I know users of rocksDB normally do small size read and big size write, and the IO pattern of compaction is possible to be large file read and write.
So do we have any way to identify if it is user operation or compaction operation?
Blktrace tool only show the process when I run db_bench.
I cannot distinguish what block are from compaction.
Hi,
Let me start with a brief description of the i/o pattern.
-
User Get: usually need to read a single “block” of data this is a rocksdb block which may not be aligned and will preform normally 2 blocks of reads.
-
User Iterator: read from a few sequential streams one block at a time (pre-fetch is optional)
-
Flush write sequential stream
-
Compaction: read from a few sequential streams usually two, and writes a sequential stream.
-
Most of the users of rocksdb use WAL and hence there is a small sequential write (usually with sync) for every write performed by the user.
Unless you set the option of “direct i/o” those requests are send to the file system which has its own logic on fetching and staging of data.

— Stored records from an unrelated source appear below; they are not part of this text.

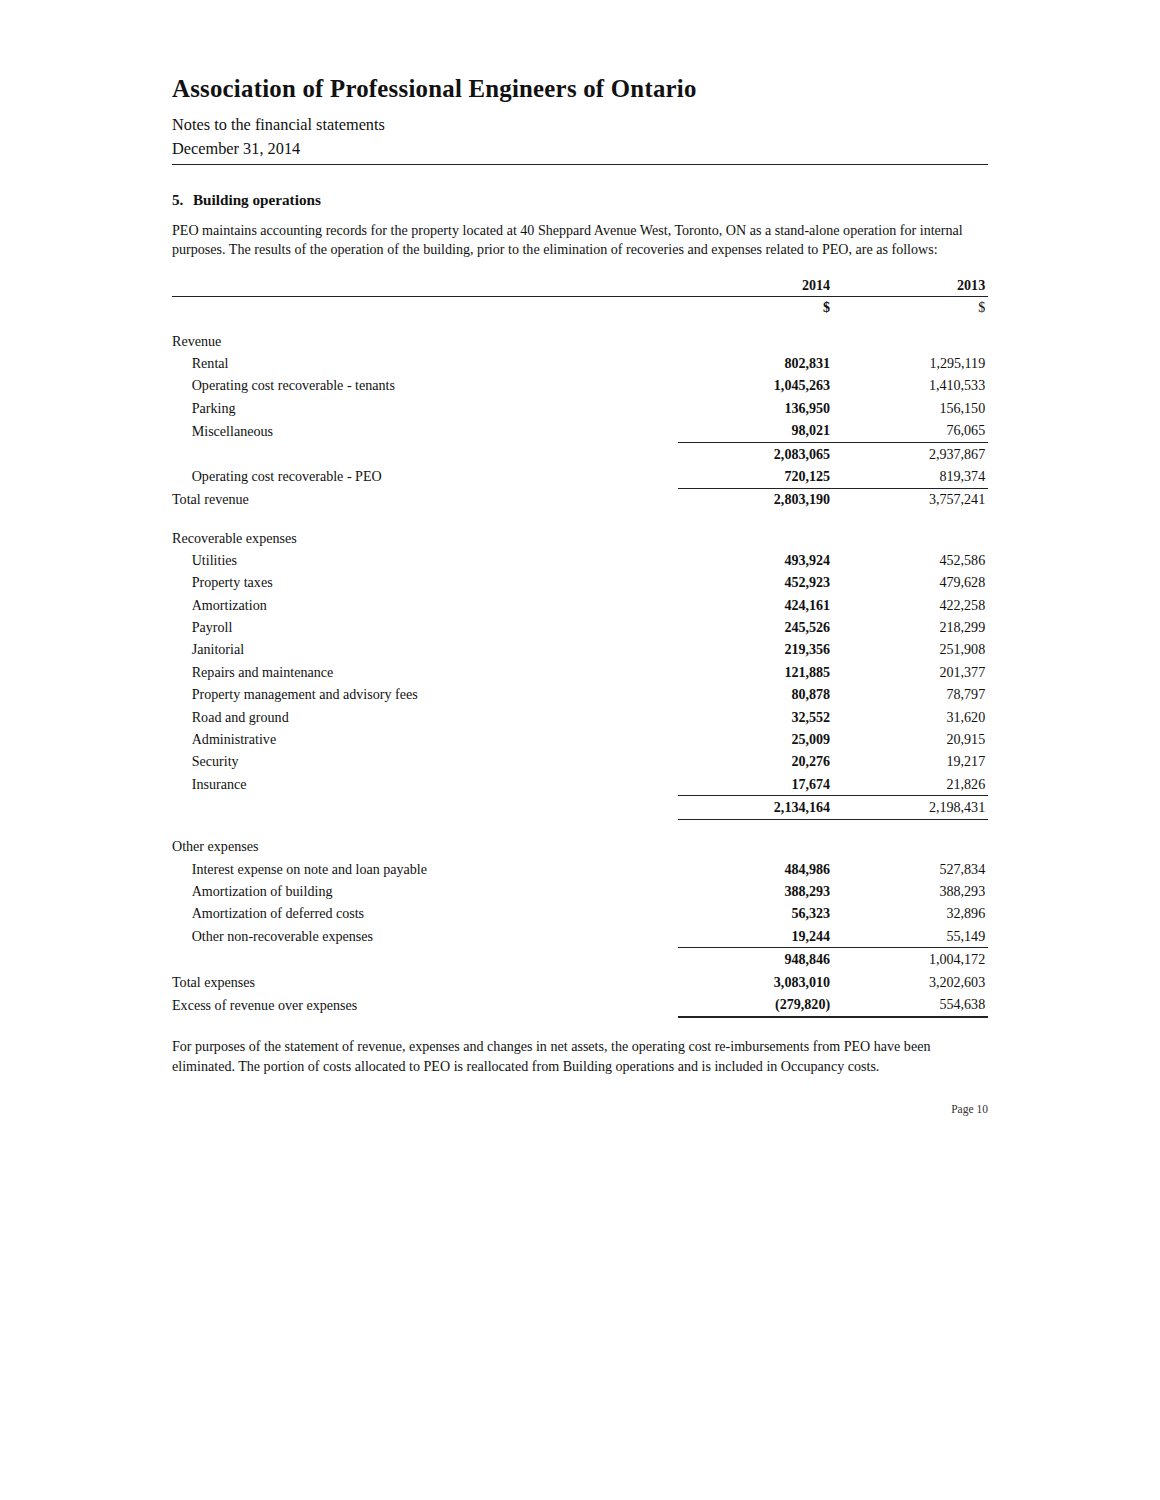Association of Professional Engineers of Ontario
Notes to the financial statements
December 31, 2014
5. Building operations
PEO maintains accounting records for the property located at 40 Sheppard Avenue West, Toronto, ON as a stand-alone operation for internal purposes. The results of the operation of the building, prior to the elimination of recoveries and expenses related to PEO, are as follows:
| | 2014 | 2013 |
| | $ | $ |
| Revenue | | |
| Rental | 802,831 | 1,295,119 |
| Operating cost recoverable - tenants | 1,045,263 | 1,410,533 |
| Parking | 136,950 | 156,150 |
| Miscellaneous | 98,021 | 76,065 |
| | 2,083,065 | 2,937,867 |
| Operating cost recoverable - PEO | 720,125 | 819,374 |
| Total revenue | 2,803,190 | 3,757,241 |
| Recoverable expenses | | |
| Utilities | 493,924 | 452,586 |
| Property taxes | 452,923 | 479,628 |
| Amortization | 424,161 | 422,258 |
| Payroll | 245,526 | 218,299 |
| Janitorial | 219,356 | 251,908 |
| Repairs and maintenance | 121,885 | 201,377 |
| Property management and advisory fees | 80,878 | 78,797 |
| Road and ground | 32,552 | 31,620 |
| Administrative | 25,009 | 20,915 |
| Security | 20,276 | 19,217 |
| Insurance | 17,674 | 21,826 |
| | 2,134,164 | 2,198,431 |
| Other expenses | | |
| Interest expense on note and loan payable | 484,986 | 527,834 |
| Amortization of building | 388,293 | 388,293 |
| Amortization of deferred costs | 56,323 | 32,896 |
| Other non-recoverable expenses | 19,244 | 55,149 |
| | 948,846 | 1,004,172 |
| Total expenses | 3,083,010 | 3,202,603 |
| Excess of revenue over expenses | (279,820) | 554,638 |
For purposes of the statement of revenue, expenses and changes in net assets, the operating cost re-imbursements from PEO have been eliminated. The portion of costs allocated to PEO is reallocated from Building operations and is included in Occupancy costs.
Page 10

The place that a dedicated SSD can help is the support for multiple parallel sequences and a dedicated persistent cache for the WAL. The response time is critical for user read and WAL writes the bandwidth is critical for other read and for the sequential writes
from Mark C.:
Some notes here → Small Datum: RocksDB internals: prefetch and/or readahead
I have little experience with blktrace. This might be easier when RocksDB is configured to use O_DIRECT for both user reads and compaction. With O_DIRECT for compaction the option writable_file_max_buffer_size determines the size of the write done by RocksDB from userland. And the option compaction_readahead_size determines the size of the reads done by compaction from userland. So compaction reads and writes should be much larger than user reads done for queries (which have a size <= the block_size option).